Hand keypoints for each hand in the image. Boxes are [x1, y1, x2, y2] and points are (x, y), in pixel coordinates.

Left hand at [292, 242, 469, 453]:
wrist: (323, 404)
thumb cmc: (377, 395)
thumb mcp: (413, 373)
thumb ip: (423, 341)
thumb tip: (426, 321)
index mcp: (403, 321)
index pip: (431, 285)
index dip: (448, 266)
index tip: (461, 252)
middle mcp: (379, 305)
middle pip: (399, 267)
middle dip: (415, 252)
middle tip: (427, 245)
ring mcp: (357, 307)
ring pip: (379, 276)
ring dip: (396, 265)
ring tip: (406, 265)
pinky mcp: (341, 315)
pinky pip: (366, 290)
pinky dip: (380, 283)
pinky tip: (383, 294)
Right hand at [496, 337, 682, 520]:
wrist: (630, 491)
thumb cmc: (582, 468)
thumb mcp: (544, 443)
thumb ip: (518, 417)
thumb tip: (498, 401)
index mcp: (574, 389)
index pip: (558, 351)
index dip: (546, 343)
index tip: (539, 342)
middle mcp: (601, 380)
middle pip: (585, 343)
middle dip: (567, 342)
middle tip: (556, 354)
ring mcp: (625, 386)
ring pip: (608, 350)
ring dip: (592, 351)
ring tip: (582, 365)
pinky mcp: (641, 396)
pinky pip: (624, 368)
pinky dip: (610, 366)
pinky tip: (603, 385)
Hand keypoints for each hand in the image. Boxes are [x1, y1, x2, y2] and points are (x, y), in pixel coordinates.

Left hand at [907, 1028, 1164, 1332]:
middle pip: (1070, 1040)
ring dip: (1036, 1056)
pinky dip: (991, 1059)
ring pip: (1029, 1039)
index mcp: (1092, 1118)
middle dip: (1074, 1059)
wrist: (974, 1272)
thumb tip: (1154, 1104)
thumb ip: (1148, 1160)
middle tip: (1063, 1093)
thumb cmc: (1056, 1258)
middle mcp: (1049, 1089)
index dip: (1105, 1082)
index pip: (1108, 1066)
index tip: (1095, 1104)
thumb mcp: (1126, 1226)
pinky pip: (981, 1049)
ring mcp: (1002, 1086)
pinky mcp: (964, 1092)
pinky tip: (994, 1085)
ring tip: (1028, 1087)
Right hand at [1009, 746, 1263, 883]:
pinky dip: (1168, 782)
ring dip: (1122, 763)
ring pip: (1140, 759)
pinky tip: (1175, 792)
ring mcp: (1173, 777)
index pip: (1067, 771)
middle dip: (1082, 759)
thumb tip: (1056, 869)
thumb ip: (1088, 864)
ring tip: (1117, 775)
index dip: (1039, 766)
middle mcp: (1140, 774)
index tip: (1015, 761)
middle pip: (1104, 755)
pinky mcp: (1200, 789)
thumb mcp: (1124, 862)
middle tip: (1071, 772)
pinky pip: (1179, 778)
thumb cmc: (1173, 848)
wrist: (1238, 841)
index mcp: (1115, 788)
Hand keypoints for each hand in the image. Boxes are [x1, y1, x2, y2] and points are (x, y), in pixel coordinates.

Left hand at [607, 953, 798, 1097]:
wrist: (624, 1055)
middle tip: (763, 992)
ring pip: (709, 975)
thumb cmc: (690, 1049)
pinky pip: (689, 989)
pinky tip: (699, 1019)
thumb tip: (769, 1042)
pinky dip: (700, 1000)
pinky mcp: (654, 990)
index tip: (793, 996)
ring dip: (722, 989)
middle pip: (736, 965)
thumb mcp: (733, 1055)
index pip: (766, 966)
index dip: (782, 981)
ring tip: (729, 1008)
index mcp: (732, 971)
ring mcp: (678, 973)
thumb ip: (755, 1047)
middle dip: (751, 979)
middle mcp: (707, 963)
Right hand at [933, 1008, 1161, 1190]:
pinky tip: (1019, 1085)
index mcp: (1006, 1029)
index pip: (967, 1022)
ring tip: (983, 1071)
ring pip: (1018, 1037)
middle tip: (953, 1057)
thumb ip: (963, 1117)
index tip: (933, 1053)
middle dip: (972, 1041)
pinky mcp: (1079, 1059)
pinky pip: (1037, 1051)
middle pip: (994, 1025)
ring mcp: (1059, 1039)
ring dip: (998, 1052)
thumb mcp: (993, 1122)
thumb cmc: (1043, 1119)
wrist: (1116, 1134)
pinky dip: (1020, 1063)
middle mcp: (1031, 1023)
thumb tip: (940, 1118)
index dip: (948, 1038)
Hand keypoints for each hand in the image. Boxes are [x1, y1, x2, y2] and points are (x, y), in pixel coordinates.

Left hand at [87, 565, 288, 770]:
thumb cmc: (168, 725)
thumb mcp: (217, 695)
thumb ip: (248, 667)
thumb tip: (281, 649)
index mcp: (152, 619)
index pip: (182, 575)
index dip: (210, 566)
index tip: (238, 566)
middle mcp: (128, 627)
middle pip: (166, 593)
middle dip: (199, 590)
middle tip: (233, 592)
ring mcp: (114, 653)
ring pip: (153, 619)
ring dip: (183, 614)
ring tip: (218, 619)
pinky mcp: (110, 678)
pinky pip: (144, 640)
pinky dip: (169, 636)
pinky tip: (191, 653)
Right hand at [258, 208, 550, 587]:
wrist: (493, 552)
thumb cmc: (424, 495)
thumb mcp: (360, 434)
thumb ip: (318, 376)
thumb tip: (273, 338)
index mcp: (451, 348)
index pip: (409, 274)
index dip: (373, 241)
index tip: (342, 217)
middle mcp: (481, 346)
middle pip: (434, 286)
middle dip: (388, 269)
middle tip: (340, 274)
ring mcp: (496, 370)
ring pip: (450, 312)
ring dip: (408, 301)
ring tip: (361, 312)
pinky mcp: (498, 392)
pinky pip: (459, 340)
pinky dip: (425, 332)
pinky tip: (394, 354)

**Exercise aim**
Take the entries above and return only the lines from the one with "wrist: (974, 1272)" to the one with "thumb ip: (755, 1047)", both included, unchanged.

**Result for this exercise**
wrist: (974, 1272)
thumb tip: (1154, 1104)
thumb ip: (1148, 1160)
middle tip: (1063, 1093)
thumb cmc: (1056, 1258)
middle mcp: (1049, 1089)
index dip: (1105, 1082)
index pip: (1108, 1066)
index tip: (1095, 1104)
thumb mcp: (1126, 1226)
pinky pip: (981, 1049)
ring mcp: (1002, 1086)
pinky mcp: (964, 1092)
pinky tip: (994, 1085)
ring tip: (1028, 1087)
Right hand at [1009, 746, 1263, 883]:
pinky dip: (1168, 782)
ring dip: (1122, 763)
ring pip: (1140, 759)
pinky tip: (1175, 792)
ring mcp: (1173, 777)
index pip: (1067, 771)
middle dip: (1082, 759)
thumb tip: (1056, 869)
thumb ip: (1088, 864)
ring tip: (1117, 775)
index dip: (1039, 766)
middle mcp: (1140, 774)
index tip: (1015, 761)
middle pip: (1104, 755)
pinky mcp: (1200, 789)
thumb mcp: (1124, 862)
middle tip: (1071, 772)
pinky pip: (1179, 778)
thumb cmc: (1173, 848)
wrist: (1238, 841)
index mcp: (1115, 788)
Hand keypoints for each hand in the image. Boxes are [x1, y1, x2, y2] and points are (x, y), in pixel coordinates.

Left hand at [607, 953, 798, 1097]:
wrist: (624, 1055)
middle tip: (763, 992)
ring pip: (709, 975)
thumb cmc: (690, 1049)
pinky pip: (689, 989)
pinky tip: (699, 1019)
thumb tip: (769, 1042)
pinky dip: (700, 1000)
pinky mcp: (654, 990)
index tip: (793, 996)
ring dip: (722, 989)
middle pip: (736, 965)
thumb mcp: (733, 1055)
index pip: (766, 966)
index dip: (782, 981)
ring tip: (729, 1008)
index mcp: (732, 971)
ring mcp: (678, 973)
thumb ip: (755, 1047)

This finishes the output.